■ GIVEN DATA
>> Begin

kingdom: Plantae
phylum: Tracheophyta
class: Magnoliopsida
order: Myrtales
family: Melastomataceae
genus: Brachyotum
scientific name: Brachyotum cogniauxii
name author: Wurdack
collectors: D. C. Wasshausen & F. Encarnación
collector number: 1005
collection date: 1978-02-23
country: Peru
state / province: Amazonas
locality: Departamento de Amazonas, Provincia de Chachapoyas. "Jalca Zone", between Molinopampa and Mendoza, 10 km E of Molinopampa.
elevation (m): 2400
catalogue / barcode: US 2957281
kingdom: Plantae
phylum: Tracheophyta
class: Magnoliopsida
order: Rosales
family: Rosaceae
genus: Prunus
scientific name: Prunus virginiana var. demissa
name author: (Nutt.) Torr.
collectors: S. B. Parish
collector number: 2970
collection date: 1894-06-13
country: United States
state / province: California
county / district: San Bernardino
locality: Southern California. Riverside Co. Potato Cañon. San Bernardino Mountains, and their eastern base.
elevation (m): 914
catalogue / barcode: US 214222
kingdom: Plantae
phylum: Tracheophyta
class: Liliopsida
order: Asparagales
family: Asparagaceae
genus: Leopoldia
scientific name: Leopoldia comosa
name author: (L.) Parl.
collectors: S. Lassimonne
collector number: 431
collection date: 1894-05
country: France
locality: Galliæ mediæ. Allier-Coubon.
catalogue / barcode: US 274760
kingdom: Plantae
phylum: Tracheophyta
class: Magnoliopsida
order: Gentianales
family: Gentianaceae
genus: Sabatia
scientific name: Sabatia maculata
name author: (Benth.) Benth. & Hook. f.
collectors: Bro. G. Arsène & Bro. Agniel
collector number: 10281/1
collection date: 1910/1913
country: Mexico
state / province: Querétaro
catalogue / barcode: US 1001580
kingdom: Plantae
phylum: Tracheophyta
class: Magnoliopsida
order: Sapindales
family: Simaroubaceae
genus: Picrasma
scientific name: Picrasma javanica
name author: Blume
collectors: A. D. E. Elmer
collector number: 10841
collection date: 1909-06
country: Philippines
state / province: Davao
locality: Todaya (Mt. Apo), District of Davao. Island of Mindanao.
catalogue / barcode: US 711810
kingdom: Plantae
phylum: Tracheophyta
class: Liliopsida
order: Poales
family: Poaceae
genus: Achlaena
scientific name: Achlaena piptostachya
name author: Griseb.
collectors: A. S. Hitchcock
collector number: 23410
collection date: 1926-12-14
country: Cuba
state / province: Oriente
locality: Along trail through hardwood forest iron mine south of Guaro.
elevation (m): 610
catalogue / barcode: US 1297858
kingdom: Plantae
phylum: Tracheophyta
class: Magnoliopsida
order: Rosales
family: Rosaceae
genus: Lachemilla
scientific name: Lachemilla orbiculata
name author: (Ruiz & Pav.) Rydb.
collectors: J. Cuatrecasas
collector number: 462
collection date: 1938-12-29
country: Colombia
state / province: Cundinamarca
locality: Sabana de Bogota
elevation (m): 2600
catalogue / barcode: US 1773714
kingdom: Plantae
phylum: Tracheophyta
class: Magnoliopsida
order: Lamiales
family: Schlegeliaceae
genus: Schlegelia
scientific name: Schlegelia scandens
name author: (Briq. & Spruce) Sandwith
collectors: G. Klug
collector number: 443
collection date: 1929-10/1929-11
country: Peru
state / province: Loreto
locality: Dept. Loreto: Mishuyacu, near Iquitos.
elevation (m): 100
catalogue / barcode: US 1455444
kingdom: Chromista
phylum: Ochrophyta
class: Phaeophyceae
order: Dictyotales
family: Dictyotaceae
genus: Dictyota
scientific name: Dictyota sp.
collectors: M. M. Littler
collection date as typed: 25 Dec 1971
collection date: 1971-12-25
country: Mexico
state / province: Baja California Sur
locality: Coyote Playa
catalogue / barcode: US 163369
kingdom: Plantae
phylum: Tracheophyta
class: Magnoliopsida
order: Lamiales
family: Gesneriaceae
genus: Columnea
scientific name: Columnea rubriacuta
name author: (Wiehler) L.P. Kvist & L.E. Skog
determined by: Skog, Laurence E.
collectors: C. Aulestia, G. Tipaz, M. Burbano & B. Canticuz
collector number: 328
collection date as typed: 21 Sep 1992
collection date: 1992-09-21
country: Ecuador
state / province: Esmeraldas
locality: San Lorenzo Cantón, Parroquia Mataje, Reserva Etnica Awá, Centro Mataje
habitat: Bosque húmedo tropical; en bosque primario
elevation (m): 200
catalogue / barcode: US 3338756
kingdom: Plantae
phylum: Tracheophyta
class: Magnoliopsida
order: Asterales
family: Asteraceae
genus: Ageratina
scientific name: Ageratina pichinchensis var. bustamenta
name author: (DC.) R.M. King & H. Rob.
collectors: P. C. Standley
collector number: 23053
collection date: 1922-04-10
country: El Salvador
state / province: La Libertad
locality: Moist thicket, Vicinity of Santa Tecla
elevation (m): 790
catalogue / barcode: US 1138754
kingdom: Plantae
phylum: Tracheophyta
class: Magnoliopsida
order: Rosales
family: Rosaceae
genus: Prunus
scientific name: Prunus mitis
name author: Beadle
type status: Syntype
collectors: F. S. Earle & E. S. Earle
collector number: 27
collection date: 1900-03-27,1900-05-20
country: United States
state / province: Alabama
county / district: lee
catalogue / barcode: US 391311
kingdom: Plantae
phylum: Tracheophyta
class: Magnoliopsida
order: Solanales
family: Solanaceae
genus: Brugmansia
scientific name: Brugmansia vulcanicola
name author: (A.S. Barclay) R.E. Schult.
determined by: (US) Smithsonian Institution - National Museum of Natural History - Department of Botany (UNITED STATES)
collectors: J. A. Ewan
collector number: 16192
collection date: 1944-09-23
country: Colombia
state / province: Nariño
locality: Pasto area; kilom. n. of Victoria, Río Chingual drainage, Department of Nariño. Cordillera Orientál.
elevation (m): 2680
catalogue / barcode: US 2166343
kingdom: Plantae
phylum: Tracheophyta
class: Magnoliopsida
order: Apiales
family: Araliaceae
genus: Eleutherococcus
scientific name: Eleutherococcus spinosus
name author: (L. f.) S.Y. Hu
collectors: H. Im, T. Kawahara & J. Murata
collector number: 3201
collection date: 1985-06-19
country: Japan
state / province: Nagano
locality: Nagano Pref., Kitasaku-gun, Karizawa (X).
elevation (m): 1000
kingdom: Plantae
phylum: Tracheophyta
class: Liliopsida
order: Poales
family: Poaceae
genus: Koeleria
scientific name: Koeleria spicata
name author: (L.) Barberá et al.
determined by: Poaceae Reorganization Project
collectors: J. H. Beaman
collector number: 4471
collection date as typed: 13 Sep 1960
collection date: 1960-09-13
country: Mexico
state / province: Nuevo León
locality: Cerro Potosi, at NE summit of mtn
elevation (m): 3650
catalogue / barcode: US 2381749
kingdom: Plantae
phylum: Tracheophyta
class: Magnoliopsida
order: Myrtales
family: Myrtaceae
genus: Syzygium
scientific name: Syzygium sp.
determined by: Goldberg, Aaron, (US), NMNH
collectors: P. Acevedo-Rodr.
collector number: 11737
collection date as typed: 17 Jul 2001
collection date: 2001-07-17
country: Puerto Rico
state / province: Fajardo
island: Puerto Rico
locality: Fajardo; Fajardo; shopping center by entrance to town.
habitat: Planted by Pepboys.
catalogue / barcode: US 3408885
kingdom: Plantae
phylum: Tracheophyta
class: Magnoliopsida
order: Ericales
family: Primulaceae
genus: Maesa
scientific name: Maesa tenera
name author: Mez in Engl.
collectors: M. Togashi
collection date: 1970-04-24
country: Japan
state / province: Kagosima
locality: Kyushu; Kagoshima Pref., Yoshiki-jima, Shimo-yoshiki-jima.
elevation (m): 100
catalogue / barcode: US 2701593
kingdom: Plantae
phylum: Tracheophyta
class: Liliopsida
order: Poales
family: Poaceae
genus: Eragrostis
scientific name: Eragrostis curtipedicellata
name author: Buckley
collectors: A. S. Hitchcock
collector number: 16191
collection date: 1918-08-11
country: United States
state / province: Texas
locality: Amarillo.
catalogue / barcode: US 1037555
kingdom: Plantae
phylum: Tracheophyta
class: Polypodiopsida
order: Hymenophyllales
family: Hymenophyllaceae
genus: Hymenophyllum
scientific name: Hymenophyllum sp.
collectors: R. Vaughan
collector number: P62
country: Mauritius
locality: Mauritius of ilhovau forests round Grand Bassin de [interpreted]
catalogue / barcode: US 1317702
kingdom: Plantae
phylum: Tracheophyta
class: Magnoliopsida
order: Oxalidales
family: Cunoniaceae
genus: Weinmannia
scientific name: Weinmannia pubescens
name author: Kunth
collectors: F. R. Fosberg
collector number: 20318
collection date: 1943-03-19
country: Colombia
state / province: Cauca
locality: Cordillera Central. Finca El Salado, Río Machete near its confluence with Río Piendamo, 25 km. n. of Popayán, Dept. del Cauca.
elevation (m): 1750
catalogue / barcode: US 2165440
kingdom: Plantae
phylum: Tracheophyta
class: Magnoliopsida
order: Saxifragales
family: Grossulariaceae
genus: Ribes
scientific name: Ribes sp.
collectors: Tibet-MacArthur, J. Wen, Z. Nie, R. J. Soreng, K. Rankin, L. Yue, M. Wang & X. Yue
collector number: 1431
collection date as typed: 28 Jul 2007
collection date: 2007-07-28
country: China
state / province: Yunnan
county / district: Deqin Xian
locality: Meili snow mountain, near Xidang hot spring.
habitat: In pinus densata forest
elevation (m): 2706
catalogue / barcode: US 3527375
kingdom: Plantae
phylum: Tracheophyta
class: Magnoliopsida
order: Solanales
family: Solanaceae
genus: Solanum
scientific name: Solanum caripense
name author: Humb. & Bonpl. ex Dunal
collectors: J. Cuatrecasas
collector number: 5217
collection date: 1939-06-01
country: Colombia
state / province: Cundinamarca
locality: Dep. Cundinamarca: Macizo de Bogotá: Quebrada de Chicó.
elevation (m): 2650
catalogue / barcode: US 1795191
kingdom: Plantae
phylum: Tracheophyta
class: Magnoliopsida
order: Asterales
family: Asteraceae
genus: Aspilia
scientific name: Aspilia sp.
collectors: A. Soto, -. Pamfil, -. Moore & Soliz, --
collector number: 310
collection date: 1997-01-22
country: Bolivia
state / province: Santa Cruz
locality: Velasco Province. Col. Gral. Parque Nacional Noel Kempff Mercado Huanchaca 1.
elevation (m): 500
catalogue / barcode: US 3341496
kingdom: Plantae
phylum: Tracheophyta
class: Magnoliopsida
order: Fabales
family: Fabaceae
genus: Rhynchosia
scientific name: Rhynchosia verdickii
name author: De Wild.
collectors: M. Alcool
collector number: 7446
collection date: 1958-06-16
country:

>> End

■ TO DO
Retype the lines of the items above without changing a character, starting at the line that contains "collection date: 2007-07-28" and ending at the line that contains "genus: Aspilia". Include both of those lines.

■ RESPONSE TO THE TASK
collection date: 2007-07-28
country: China
state / province: Yunnan
county / district: Deqin Xian
locality: Meili snow mountain, near Xidang hot spring.
habitat: In pinus densata forest
elevation (m): 2706
catalogue / barcode: US 3527375
kingdom: Plantae
phylum: Tracheophyta
class: Magnoliopsida
order: Solanales
family: Solanaceae
genus: Solanum
scientific name: Solanum caripense
name author: Humb. & Bonpl. ex Dunal
collectors: J. Cuatrecasas
collector number: 5217
collection date: 1939-06-01
country: Colombia
state / province: Cundinamarca
locality: Dep. Cundinamarca: Macizo de Bogotá: Quebrada de Chicó.
elevation (m): 2650
catalogue / barcode: US 1795191
kingdom: Plantae
phylum: Tracheophyta
class: Magnoliopsida
order: Asterales
family: Asteraceae
genus: Aspilia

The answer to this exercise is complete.